Extracted page text data
== Segment start ==

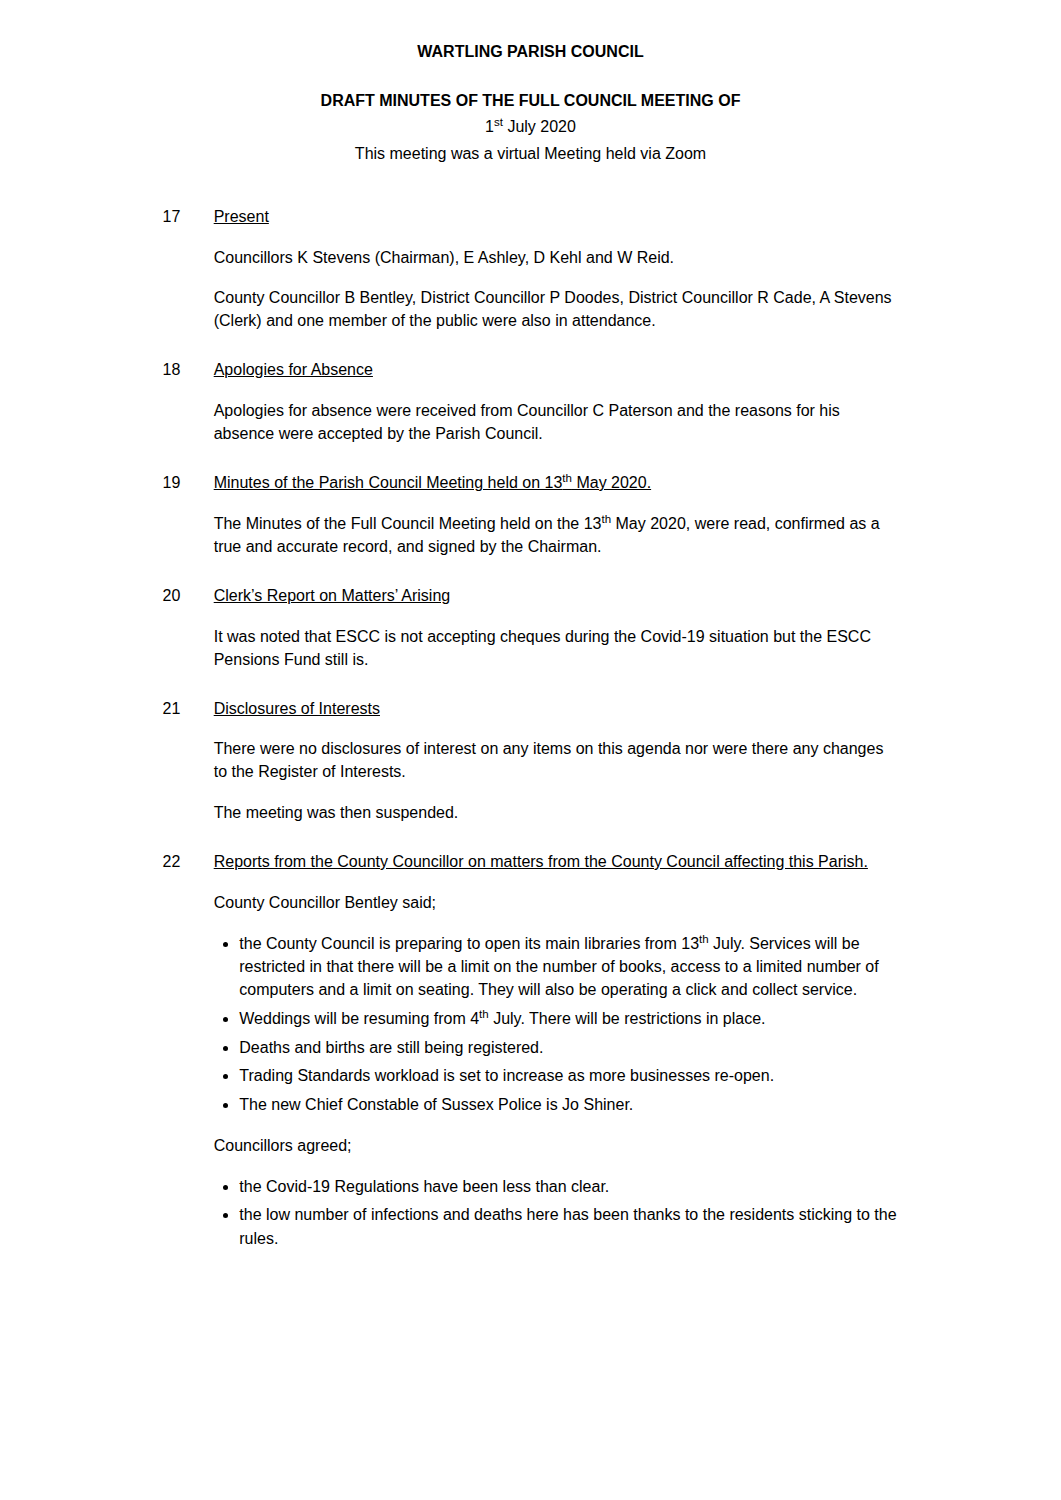Wartling Parish Council
Draft Minutes of the Full Council Meeting of
1st July 2020
This meeting was a virtual Meeting held via Zoom
17
Present
Councillors K Stevens (Chairman), E Ashley, D Kehl and W Reid.
County Councillor B Bentley, District Councillor P Doodes, District Councillor R Cade, A Stevens (Clerk) and one member of the public were also in attendance.
18
Apologies for Absence
Apologies for absence were received from Councillor C Paterson and the reasons for his absence were accepted by the Parish Council.
19
Minutes of the Parish Council Meeting held on 13th May 2020.
The Minutes of the Full Council Meeting held on the 13th May 2020, were read, confirmed as a true and accurate record, and signed by the Chairman.
20
Clerk’s Report on Matters’ Arising
It was noted that ESCC is not accepting cheques during the Covid-19 situation but the ESCC Pensions Fund still is.
21
Disclosures of Interests
There were no disclosures of interest on any items on this agenda nor were there any changes to the Register of Interests.
The meeting was then suspended.
22
Reports from the County Councillor on matters from the County Council affecting this Parish.
County Councillor Bentley said;
the County Council is preparing to open its main libraries from 13th July. Services will be restricted in that there will be a limit on the number of books, access to a limited number of computers and a limit on seating. They will also be operating a click and collect service.
Weddings will be resuming from 4th July. There will be restrictions in place.
Deaths and births are still being registered.
Trading Standards workload is set to increase as more businesses re-open.
The new Chief Constable of Sussex Police is Jo Shiner.
Councillors agreed;
the Covid-19 Regulations have been less than clear.
the low number of infections and deaths here has been thanks to the residents sticking to the rules.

== Segment end ==

What to do ::
Exclude the pictures and reproduce every entry exactly.

Reply ::
Wartling Parish Council
Draft Minutes of the Full Council Meeting of
1st July 2020
This meeting was a virtual Meeting held via Zoom
17
Present
Councillors K Stevens (Chairman), E Ashley, D Kehl and W Reid.
County Councillor B Bentley, District Councillor P Doodes, District Councillor R Cade, A Stevens (Clerk) and one member of the public were also in attendance.
18
Apologies for Absence
Apologies for absence were received from Councillor C Paterson and the reasons for his absence were accepted by the Parish Council.
19
Minutes of the Parish Council Meeting held on 13th May 2020.
The Minutes of the Full Council Meeting held on the 13th May 2020, were read, confirmed as a true and accurate record, and signed by the Chairman.
20
Clerk’s Report on Matters’ Arising
It was noted that ESCC is not accepting cheques during the Covid-19 situation but the ESCC Pensions Fund still is.
21
Disclosures of Interests
There were no disclosures of interest on any items on this agenda nor were there any changes to the Register of Interests.
The meeting was then suspended.
22
Reports from the County Councillor on matters from the County Council affecting this Parish.
County Councillor Bentley said;
the County Council is preparing to open its main libraries from 13th July. Services will be restricted in that there will be a limit on the number of books, access to a limited number of computers and a limit on seating. They will also be operating a click and collect service.
Weddings will be resuming from 4th July. There will be restrictions in place.
Deaths and births are still being registered.
Trading Standards workload is set to increase as more businesses re-open.
The new Chief Constable of Sussex Police is Jo Shiner.
Councillors agreed;
the Covid-19 Regulations have been less than clear.
the low number of infections and deaths here has been thanks to the residents sticking to the rules.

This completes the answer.